** Opening Information supplied block **
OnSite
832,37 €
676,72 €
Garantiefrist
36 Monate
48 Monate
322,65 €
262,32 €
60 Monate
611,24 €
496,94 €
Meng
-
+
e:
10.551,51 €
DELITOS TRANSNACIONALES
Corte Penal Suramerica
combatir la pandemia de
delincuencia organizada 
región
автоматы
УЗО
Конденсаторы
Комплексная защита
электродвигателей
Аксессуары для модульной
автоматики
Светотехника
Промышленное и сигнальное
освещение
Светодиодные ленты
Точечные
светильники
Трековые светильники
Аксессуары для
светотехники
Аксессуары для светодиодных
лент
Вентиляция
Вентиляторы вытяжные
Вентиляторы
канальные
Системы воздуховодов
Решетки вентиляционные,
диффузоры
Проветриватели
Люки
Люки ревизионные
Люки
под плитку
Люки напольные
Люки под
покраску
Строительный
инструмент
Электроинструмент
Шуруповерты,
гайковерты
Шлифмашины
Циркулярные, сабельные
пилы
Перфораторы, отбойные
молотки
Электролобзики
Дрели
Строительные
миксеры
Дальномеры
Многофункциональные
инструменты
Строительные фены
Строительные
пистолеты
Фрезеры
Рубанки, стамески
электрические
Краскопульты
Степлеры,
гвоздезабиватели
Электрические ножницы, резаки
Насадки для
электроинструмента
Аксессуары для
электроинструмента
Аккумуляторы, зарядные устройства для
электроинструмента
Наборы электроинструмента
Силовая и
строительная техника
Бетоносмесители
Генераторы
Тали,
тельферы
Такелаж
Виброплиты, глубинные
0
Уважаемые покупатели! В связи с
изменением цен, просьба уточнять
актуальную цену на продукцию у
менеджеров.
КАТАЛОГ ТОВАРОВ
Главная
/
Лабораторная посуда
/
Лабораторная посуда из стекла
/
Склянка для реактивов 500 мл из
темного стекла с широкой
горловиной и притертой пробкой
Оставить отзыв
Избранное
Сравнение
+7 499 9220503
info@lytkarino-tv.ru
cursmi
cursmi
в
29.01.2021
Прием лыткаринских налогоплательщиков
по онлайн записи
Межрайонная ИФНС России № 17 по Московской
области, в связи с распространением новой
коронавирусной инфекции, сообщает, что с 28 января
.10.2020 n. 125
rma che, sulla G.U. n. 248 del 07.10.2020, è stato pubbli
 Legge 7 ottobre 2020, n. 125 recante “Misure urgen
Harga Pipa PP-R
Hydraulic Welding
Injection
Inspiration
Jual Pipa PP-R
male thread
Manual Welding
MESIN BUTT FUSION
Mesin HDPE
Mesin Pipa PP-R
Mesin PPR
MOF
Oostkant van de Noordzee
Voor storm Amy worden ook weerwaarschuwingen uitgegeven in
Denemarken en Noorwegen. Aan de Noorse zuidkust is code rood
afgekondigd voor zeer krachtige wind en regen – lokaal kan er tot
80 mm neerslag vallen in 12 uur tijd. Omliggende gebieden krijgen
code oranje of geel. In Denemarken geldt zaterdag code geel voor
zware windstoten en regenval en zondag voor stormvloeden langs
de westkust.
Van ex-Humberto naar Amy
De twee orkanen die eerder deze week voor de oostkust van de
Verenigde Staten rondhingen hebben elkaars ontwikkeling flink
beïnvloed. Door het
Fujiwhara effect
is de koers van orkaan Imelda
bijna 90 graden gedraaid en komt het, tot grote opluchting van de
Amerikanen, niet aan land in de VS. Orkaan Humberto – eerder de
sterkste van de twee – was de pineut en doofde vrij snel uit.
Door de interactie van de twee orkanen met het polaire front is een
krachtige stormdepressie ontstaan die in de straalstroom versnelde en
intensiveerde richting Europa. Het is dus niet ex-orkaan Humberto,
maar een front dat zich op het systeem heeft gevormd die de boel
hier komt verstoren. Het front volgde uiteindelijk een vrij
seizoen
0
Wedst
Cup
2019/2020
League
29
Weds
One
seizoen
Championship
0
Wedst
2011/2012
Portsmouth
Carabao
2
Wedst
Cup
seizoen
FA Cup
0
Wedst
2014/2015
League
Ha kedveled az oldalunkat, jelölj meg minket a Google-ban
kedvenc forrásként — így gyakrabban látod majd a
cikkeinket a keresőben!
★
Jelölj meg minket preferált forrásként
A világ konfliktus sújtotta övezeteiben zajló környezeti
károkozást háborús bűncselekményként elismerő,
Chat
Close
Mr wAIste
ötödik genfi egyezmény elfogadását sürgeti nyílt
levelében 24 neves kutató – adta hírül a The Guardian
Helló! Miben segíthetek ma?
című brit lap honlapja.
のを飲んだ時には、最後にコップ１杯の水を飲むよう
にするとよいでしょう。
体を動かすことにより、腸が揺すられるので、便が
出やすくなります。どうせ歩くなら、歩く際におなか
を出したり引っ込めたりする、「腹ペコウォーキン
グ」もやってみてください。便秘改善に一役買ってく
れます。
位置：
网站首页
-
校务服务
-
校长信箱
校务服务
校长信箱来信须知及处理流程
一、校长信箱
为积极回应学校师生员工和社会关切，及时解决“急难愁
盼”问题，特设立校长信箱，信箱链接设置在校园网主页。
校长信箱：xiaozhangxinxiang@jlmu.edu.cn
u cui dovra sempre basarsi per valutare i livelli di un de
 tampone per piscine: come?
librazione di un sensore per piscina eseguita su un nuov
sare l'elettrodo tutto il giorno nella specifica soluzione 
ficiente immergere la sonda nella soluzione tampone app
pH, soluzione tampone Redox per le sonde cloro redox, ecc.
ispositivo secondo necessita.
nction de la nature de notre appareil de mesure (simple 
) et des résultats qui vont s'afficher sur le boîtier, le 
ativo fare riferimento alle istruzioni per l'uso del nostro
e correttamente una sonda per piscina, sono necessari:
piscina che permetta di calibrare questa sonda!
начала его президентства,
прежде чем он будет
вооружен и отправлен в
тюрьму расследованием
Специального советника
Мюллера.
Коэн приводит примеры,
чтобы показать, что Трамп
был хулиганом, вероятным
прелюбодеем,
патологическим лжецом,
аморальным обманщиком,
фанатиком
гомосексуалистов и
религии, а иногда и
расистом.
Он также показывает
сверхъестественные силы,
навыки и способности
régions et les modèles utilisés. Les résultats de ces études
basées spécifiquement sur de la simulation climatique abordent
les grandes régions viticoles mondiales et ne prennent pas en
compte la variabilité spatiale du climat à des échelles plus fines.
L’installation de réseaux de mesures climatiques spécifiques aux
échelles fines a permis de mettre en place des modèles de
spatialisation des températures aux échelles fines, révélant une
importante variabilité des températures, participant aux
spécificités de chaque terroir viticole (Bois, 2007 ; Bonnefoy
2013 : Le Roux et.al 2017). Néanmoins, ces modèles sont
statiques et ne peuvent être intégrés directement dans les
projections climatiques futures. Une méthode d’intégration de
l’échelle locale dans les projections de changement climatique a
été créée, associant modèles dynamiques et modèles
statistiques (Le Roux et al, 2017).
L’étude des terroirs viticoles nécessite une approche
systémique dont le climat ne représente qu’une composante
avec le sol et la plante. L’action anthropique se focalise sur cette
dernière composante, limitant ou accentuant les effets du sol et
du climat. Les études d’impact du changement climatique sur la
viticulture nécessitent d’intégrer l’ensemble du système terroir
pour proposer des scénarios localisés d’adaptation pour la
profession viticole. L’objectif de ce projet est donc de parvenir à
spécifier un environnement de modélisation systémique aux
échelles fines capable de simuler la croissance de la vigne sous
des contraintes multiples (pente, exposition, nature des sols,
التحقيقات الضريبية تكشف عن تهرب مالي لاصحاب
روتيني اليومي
** Closing Information supplied block **
Work to complete: Wherever a line of the data holds "températures", copy that line.

Response below:
spatialisation des températures aux échelles fines, révélant une
importante variabilité des températures, participant aux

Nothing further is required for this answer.